**Exercise requirements:**
Set down each line of the data below exactly as it stands, dropping the pictures.

**Data excerpt:**
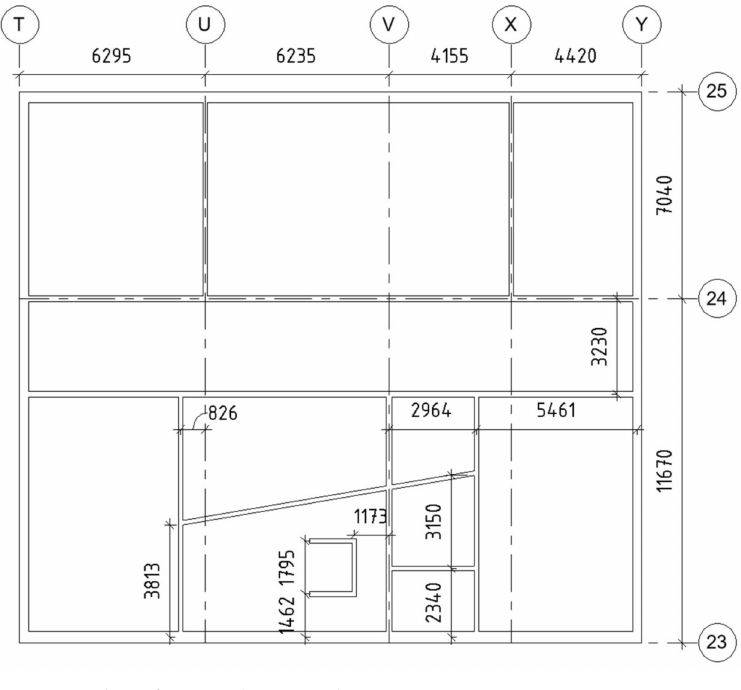
Figure 3. Plan of story 1 (unit: mm).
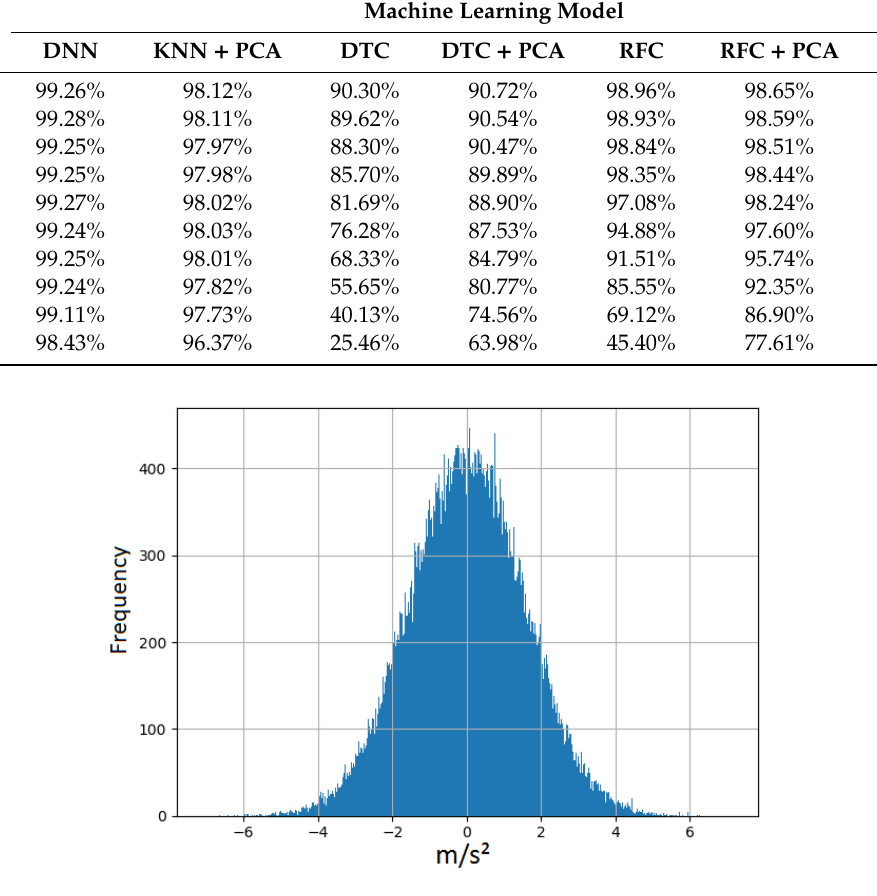
Figure 2. A histogram for a thermal noise sample added to one accelerometer axis in all test instances.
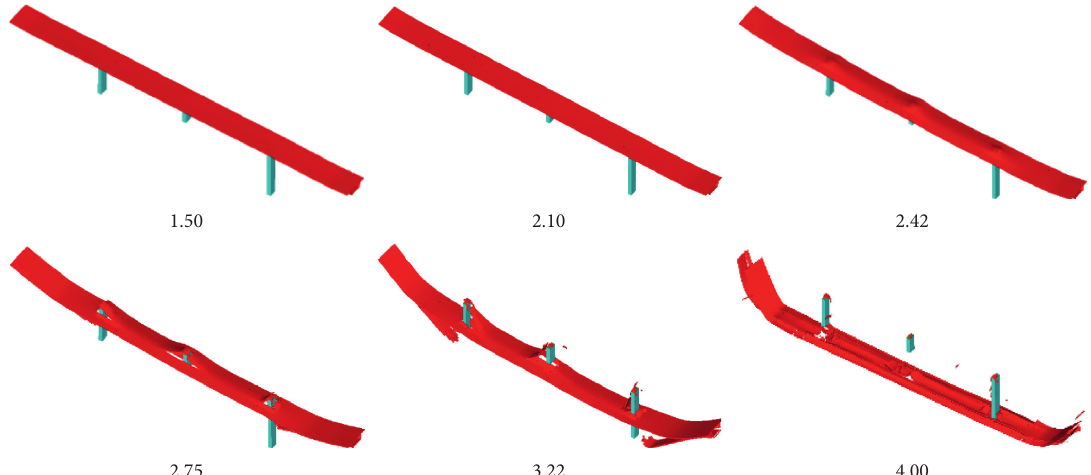
Figure 10: Collapse mechanism of the nonlinear bridge model during the time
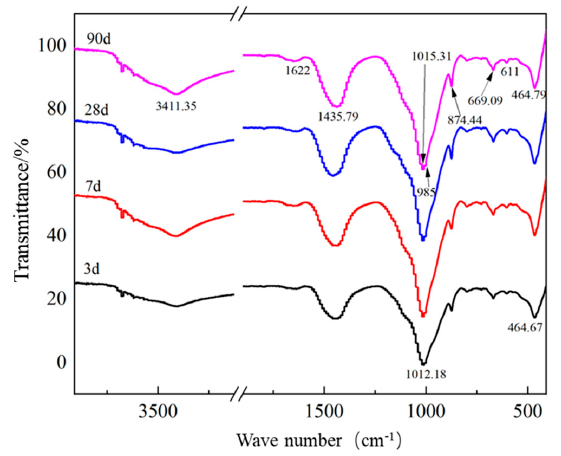
Figure 4. FT − IR spectra of sample 7 at different ages cured at 20 ℃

**Your solution:**
Figure 3. Plan of story 1 (unit: mm).
Figure 2. A histogram for a thermal noise sample added to one accelerometer axis in all test instances.
Figure 10: Collapse mechanism of the nonlinear bridge model during the time
Figure 4. FT − IR spectra of sample 7 at different ages cured at 20 ℃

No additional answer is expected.